Yesterday I traveled to Canterbury carrying my green cassock and yellow preaching scarf which is now quite familiar to many members of the United Reformed Church. I was also carrying a purple ticket which gave me entrance to the robing area in the crypt of the cathedral, a ticket to a tea after the service and another to the Enthronement Dinner in the evening and my passport in case the security staff needed to check who I was! Those of us who were to be included in the procession were asked to be ready to process by 2.00pm – the service was due to begin at 3.00pm but in the words of the letter of invitation the Procession ‘on this occasion is substantial’. The crypt gradually filled up with people from a variety of Christian and other faith traditions until all 600 who were part of this procession were assembled and marshaled into sections ready to walk round the outside of the cathedral and in by the West Door. What an interesting range of people, dress and crosses or other adornments, many of which were familiar but some which weren’t.
I had never been to Canterbury cathedral before and on entering was struck by its seemingly long narrow nave and the height of the area behind the screen which contains the Quire, High Altar and St Augustine’s chair. My seat beside the High Altar meant that I saw nothing of the first part of the service and had a very good view of the second part of which those in the Nave saw nothing. As we entered the choir were singing and as is often the case the sound was wonderful. There were hymns for the congregation to join in as we waited for the service to begin.
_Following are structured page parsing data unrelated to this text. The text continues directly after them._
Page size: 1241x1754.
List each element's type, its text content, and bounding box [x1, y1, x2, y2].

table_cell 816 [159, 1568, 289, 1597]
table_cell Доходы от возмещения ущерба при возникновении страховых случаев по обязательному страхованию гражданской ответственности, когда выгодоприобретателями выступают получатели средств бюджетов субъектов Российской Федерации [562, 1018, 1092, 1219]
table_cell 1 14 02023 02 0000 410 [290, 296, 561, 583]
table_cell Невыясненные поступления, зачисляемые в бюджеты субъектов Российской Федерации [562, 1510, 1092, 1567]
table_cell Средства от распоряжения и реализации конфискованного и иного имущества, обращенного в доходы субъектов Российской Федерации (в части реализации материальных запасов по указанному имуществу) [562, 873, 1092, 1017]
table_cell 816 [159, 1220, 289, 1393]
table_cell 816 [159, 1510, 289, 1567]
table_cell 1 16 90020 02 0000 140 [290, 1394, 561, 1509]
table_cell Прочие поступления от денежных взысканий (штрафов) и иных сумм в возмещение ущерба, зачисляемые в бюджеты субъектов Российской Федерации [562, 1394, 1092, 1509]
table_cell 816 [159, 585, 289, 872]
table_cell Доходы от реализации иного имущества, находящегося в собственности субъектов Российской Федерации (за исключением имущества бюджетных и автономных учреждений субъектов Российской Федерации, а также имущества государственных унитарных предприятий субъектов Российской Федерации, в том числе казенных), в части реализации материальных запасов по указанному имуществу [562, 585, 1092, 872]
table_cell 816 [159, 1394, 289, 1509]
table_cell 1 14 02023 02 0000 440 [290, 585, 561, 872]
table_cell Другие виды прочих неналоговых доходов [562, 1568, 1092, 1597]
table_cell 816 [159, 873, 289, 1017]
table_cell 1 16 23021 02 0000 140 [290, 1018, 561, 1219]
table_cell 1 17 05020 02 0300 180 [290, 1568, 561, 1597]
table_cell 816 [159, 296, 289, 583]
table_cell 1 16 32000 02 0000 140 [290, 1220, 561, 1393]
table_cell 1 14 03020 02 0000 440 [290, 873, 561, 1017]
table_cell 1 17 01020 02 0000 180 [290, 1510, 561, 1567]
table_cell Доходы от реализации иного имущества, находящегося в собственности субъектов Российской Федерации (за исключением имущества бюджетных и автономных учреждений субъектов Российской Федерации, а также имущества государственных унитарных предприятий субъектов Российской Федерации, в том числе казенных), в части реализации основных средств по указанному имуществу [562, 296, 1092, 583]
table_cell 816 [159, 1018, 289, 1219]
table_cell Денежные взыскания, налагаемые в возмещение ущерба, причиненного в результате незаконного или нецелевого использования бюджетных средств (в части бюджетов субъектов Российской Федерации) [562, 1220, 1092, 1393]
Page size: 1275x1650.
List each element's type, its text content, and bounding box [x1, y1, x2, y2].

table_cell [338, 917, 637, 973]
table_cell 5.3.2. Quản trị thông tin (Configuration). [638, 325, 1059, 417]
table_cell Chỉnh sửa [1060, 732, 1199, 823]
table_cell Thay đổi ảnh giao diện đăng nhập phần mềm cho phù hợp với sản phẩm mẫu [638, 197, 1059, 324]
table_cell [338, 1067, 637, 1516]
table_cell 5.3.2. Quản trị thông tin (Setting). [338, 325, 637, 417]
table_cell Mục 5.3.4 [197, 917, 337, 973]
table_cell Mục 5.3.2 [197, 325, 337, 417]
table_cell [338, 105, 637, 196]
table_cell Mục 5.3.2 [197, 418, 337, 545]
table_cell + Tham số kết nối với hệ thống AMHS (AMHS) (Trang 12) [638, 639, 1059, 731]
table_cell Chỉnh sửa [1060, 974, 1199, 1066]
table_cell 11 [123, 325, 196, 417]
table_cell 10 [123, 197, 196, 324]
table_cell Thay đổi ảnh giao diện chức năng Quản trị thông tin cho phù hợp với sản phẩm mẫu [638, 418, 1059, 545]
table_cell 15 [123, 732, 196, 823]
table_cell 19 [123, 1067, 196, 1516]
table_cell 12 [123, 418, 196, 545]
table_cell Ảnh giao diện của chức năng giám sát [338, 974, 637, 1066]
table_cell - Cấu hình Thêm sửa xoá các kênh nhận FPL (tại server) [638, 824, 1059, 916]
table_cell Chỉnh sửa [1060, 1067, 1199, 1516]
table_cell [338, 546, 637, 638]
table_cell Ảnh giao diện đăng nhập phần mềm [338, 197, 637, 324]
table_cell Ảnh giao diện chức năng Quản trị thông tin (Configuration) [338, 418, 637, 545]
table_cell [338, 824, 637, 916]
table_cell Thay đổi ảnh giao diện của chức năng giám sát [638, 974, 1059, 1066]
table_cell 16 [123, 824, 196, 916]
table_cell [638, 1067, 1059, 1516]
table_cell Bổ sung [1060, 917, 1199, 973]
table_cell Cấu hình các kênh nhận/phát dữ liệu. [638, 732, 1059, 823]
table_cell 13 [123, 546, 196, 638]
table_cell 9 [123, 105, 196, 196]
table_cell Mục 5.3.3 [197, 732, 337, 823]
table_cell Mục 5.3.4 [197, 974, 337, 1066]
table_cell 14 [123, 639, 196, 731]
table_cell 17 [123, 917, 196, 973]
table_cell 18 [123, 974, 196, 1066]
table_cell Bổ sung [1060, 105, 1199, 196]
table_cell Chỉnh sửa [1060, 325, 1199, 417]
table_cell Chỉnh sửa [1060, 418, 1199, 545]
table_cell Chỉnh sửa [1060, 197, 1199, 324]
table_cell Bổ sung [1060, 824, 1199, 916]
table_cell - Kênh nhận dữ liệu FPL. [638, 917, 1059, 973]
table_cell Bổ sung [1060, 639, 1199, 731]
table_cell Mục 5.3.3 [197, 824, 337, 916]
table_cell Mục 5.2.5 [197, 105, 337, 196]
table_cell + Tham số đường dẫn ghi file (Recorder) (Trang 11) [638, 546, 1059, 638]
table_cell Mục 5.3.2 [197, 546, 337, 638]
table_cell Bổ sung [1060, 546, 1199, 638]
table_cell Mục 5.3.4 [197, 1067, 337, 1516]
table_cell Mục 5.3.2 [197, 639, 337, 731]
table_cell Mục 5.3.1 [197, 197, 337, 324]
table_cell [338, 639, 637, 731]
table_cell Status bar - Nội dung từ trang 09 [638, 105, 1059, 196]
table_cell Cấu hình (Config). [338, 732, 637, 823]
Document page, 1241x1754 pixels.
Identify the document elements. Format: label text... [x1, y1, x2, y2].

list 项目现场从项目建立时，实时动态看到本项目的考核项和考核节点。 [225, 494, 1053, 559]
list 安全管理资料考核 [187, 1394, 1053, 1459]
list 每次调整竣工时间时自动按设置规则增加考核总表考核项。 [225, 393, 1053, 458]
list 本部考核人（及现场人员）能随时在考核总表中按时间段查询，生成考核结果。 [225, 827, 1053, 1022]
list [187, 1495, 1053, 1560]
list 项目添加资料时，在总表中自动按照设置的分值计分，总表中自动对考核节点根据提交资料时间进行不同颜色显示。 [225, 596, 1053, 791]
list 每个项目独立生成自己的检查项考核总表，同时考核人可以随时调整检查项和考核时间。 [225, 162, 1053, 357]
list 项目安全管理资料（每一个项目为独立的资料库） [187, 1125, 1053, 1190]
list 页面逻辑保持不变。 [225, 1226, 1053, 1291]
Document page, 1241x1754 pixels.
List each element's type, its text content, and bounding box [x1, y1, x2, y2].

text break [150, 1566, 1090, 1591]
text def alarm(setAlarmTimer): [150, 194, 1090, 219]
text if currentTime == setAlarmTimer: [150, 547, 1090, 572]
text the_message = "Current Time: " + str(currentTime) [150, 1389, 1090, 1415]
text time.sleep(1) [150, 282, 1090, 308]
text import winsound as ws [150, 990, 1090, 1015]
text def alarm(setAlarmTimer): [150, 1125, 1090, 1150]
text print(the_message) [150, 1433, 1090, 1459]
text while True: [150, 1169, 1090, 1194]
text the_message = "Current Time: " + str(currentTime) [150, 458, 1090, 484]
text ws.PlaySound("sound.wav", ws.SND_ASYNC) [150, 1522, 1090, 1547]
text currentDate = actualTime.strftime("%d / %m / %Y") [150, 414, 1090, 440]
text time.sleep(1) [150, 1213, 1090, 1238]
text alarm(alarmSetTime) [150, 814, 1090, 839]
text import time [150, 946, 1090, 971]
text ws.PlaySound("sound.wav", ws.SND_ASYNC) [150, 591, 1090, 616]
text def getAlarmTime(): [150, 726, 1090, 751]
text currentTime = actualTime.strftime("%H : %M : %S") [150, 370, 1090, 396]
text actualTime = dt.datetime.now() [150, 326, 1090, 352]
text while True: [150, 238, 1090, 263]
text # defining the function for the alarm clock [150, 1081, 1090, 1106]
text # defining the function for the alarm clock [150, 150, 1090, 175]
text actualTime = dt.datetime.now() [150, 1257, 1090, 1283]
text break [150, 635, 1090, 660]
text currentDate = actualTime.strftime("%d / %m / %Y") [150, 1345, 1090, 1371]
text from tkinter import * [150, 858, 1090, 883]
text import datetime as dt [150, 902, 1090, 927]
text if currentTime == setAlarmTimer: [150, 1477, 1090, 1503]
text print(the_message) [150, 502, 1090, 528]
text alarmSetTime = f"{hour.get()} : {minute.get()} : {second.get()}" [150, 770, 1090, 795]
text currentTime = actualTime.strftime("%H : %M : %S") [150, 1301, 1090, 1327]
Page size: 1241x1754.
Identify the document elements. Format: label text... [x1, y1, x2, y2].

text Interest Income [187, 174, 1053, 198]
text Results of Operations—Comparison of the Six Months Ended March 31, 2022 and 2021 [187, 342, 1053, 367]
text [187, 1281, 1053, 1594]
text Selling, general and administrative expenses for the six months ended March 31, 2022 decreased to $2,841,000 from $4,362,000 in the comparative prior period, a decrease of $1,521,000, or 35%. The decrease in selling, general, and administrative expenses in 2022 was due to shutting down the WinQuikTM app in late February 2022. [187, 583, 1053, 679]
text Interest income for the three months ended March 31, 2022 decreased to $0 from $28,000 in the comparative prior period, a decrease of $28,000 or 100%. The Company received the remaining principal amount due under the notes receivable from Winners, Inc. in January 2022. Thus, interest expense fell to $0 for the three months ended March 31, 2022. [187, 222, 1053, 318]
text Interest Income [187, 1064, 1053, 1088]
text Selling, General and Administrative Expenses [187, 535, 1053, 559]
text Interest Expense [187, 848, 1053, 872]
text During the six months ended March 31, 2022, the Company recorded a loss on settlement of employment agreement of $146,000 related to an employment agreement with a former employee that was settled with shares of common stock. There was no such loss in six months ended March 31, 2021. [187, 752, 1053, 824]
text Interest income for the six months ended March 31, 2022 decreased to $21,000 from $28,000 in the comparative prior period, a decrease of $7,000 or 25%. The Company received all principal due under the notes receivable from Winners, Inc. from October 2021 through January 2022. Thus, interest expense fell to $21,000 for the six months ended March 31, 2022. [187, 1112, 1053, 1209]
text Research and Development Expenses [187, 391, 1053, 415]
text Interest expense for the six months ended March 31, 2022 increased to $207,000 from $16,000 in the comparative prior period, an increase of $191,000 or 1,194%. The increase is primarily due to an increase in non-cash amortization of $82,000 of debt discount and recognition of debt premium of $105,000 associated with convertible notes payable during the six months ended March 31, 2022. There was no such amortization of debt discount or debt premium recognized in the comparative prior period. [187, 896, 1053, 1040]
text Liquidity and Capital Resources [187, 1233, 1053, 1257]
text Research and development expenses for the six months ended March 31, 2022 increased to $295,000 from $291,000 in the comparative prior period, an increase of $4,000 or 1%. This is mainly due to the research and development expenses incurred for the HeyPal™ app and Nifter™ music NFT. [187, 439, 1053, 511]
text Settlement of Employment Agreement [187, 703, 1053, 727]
Then there was silence and the knocking on the door by the new Archbishop as he seeks entry to ‘his’ Cathedral. There followed promises, readings, hymns and other music, prayers and symbols – some like the Pastoral Staff designating the role, others from around the world reminding us all that what we took part in in Canterbury was not just about the Church of England but also about the Anglican Communion world wide. Archbishop Welby preached a sermon based on the words from Matthew chapter 14 verse 27 ‘Take heart, it is I; do not be afraid.’ He reminded the congregation that fear imprisons us but that Jesus can liberate giving us courage as he did for Peter stepping out of that boat. The Archbishop talked about the history of this country as, through its recognition of Jesus Christ as the Son of God, it ordered its laws and its society. He suggested that the current challenges of environment, economy, global poverty and human development could only be faced with extraordinary Christ liberating courage. He ended by talking about the involvement of the church in this country in (amongst other things) Food Banks, homeless projects and education and on the global scene, in refugee camps, hospitals and running elections. He suggested that all of these were the result of heeding the call to leave the security, take risks and be prepared to suffer but doing all that in the confidence of Jesus’ words – ‘Take heart, it is I; do not be afraid.’
As I reflected on the whole service and looked at the headlines of Friday’s papers I was struck by the way in which they judged this to have been a ceremony of pomp and exotic dancing. My own assessment was of something much simpler, much more dignified but with a range of hymns and music and, yes, there was lively African dancing! There were ‘firsts’ and ‘new’ touches, this is a 21st century Archbishop but there was for me great sincerity, and a sense of occasion without the drama which often seems to accompany such events.
Now we must pray for Archbishop Welby as he begins this challenging ministry, for the Anglican Communion as it witnesses and ministers in its widely diverse communities and for all Christians as collectively we heed the call of Christ, together with his assurance.